LLVM provides a convenient framework for performing transformations or analyses on LLVM code. Parrot has no analogous framework. If you want to be optimize compiled Parrot code, you can either implement your optimizations in individual HLL compilers or parse PIR or PBC and transform it. There's no way to write optimizations at a high level that apply to all high-level languages on Parrot.
Because of this, few HLL compilers(if any) implement such simple optimizations as eliminating tail calls. Compare this to LLVM, where the "tailcallelim" optimization not only eliminates tail recursive calls, but even transforms some non-tail-recursive calls to tail recursive calls and then eliminates them. With compilers for Parrot, you can't write a tail-recursive factorial without needing to worry about stack overflows. With LLVM, you can write the naive linear-space factorial and not worry about a stack overflow.
This is the problem that my GSoC project will correct. This summer, I will first develop a low-level framework for traversing and transforming PASTs. On top of this framework(tentatively called PAST::Walker), I will implement a library for regex-like pattern matching on PASTs(tentatively called PAST::Pattern). I'll also add some helper functions for adding optimization passes to the HLL::Compiler cycle. Using these libraries, I'll spend the rest of the summer implementing a few useful optimizations.
I haven't yet nailed down the details of the design of any of the libraries I'll be implementing, but I thought the Community Bonding Period(now until May 24) would be a good opportunity to set out some of my initial thoughts on the design and get feedback from chromatic and the rest of the Parrot community. I'm particularly interested in feedback from HLL compiler writers and anyone who is interested in compiler optimization.

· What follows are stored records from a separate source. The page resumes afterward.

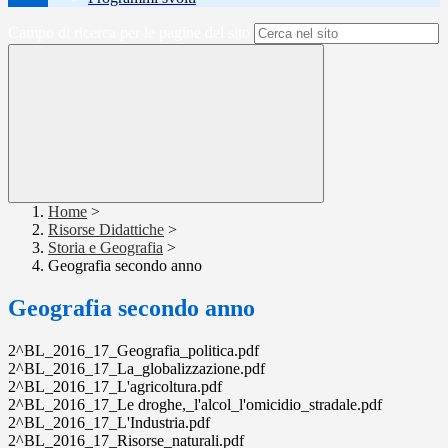
Campo di ricerca per le pagine del sito
Home
>
Risorse Didattiche
>
Storia e Geografia
>
Geografia secondo anno
Geografia secondo anno
2^BL_2016_17_Geografia_politica.pdf
2^BL_2016_17_La_globalizzazione.pdf
2^BL_2016_17_L'agricoltura.pdf
2^BL_2016_17_Le droghe,_l'alcol_l'omicidio_stradale.pdf
2^BL_2016_17_L'Industria.pdf
2^BL_2016_17_Risorse_naturali.pdf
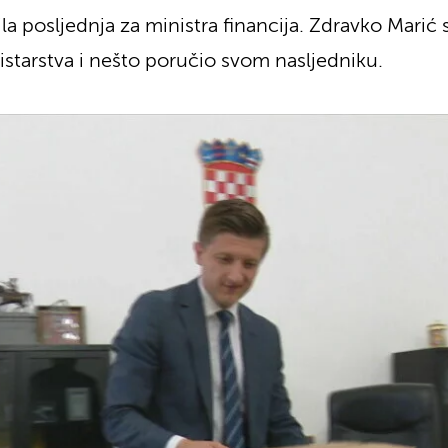
la posljednja za ministra financija. Zdravko Marić s
istarstva i nešto poručio svom nasljedniku.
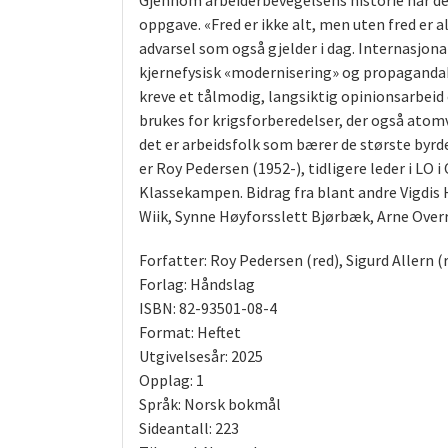
Gjennom arbeiderbevegelsens historie har de
oppgave. «Fred er ikke alt, men uten fred er 
advarsel som også gjelder i dag. Internasjonal
kjernefysisk «modernisering» og propagandakam
kreve et tålmodig, langsiktig opinionsarbeid
brukes for krigsforberedelser, der også ato
det er arbeidsfolk som bærer de største byr
er Roy Pedersen (1952-), tidligere leder i LO i
Klassekampen. Bidrag fra blant andre Vigdis 
Wiik, Synne Høyforsslett Bjørbæk, Arne Overr
Forfatter: Roy Pedersen (red), Sigurd Allern (r
Forlag: Håndslag
ISBN: 82-93501-08-4
Format: Heftet
Utgivelsesår: 2025
Opplag: 1
Språk: Norsk bokmål
Sideantall: 223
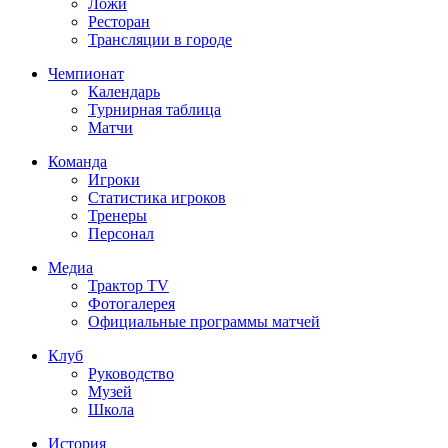
Ложи
Ресторан
Трансляции в городе
Чемпионат
Календарь
Турнирная таблица
Матчи
Команда
Игроки
Статистика игроков
Тренеры
Персонал
Медиа
Трактор TV
Фотогалерея
Официальные программы матчей
Клуб
Руководство
Музей
Школа
История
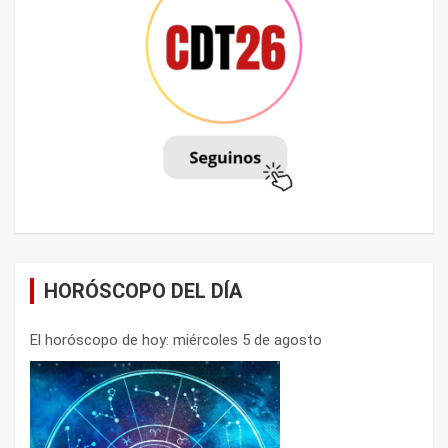
HORÓSCOPO DEL DÍA
El horóscopo de hoy: miércoles 5 de agosto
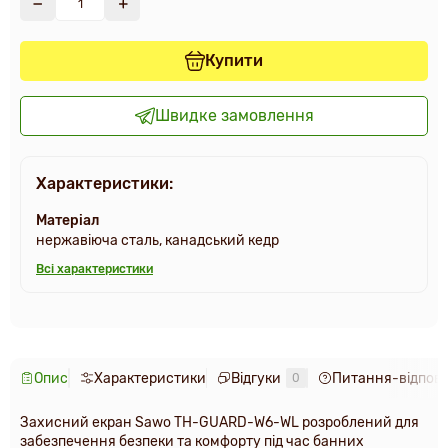
Купити
Швидке замовлення
Характеристики:
Матеріал
нержавіюча сталь, канадський кедр
Всі характеристики
Опис
Характеристики
Відгуки
Питання-відпові
0
Захисний екран Sawo TH-GUARD-W6-WL розроблений для
забезпечення безпеки та комфорту під час банних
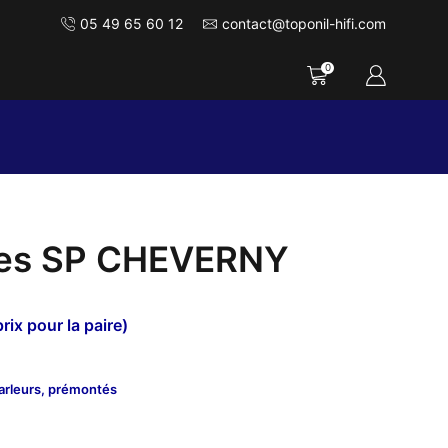
05 49 65 60 12
contact@toponil-hifi.com
0
les SP CHEVERNY
Plage
rix pour la paire)
de
rix :
arleurs, prémontés
149,00€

In this post, I'm going to discuss the lowest level of my project: the PAST traversal framework. It will be similar to ast.NodeVisitor and ast.NodeTransformer classes Python provides( see here). PAST::Walker will be a class that can be subclassed for individual PAST walkers. It will support two methods that should not generally be overridden in subclasses: 'walk' and 'walkChildren', both of which would accept a PAST as an argument. In addition to these methods, there will be 'walkBlock', 'walkStmts', etc. methods for each PAST::Node subclass. These methods will be called when 'walk' is called on a PAST of the appropriate type. By default, they call 'walkChildren' on the node. The 'walkChildren' method calls 'walk' on each child of the supplied node. In addition, to simplify generating a new traverser at runtime, a subclass of PAST::Walker, tentatively named PAST::Walker::Dynamic, will contain a hash from node type names to subs that will allow it to replace the implementation of individual walkFoo methods dynamically.
I welcome any feedback on IRC, parrot-dev, or by email to firstname.lastname@example.org .

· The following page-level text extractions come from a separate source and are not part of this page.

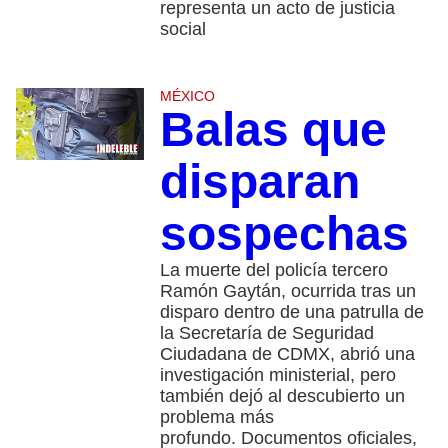
representa un acto de justicia
social
MÉXICO
Balas que
disparan
sospechas
La muerte del policía tercero
Ramón Gaytán, ocurrida tras un
disparo dentro de una patrulla de
la Secretaría de Seguridad
Ciudadana de CDMX, abrió una
investigación ministerial, pero
también dejó al descubierto un
problema más
profundo. Documentos oficiales,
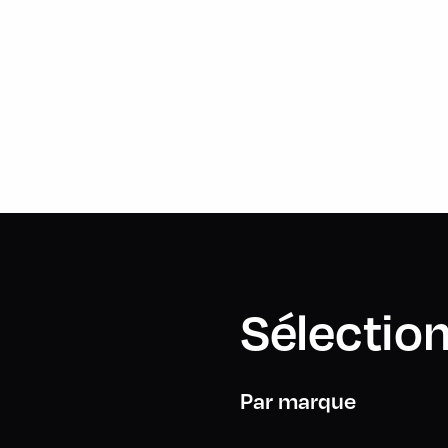
Sélection
Par marque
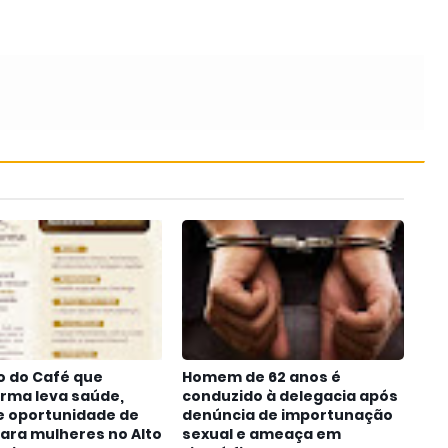
ão do Café que
Homem de 62 anos é
rma leva saúde,
conduzido à delegacia após
e oportunidade de
denúncia de importunação
ara mulheres no Alto
sexual e ameaça em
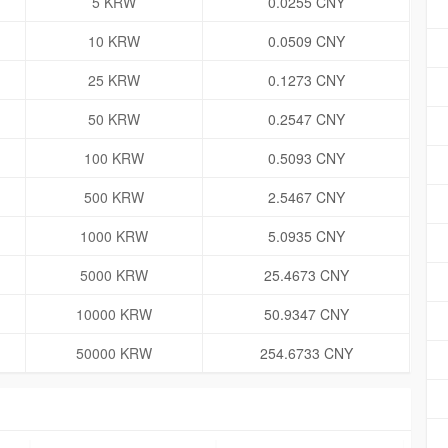
5 KRW
0.0255 CNY
10 KRW
0.0509 CNY
25 KRW
0.1273 CNY
50 KRW
0.2547 CNY
100 KRW
0.5093 CNY
500 KRW
2.5467 CNY
1000 KRW
5.0935 CNY
5000 KRW
25.4673 CNY
10000 KRW
50.9347 CNY
50000 KRW
254.6733 CNY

In the next couple of weeks before the official start-coding date, I plan to write a few more blog posts about the higher-level aspects of my projects.

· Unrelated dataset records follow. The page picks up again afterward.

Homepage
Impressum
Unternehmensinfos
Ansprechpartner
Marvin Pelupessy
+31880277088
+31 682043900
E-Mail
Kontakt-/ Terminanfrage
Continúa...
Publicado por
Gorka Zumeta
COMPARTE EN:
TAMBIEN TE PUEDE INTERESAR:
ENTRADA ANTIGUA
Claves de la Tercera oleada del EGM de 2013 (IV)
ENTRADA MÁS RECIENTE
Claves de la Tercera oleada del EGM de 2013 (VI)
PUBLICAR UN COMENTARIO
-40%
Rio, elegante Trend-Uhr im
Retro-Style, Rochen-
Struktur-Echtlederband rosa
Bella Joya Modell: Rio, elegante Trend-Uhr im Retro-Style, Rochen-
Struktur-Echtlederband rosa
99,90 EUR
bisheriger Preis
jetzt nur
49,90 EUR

Update: bacek++ reminded me of the existence of multi-methods. A single 'walk' multi-method would make much more sense than walkFoo methods and might have improved performance compared to manually multiple-dispatching as the walkFoo approach would require in 'walk'. I'm a little concerned that that may make NQP use of PAST::Walker less convenient, but given that PAST::Walker is intended to be a somewhat lower-level library that few people will hopefully need to use, that shouldn't be too much of a problem. If someone really wants to use PAST::Walker from NQP, PAST::Walker::Dynamic will usually be more than sufficient.
Is there any other reason why multi-methods might not be the best options for PAST::Walker?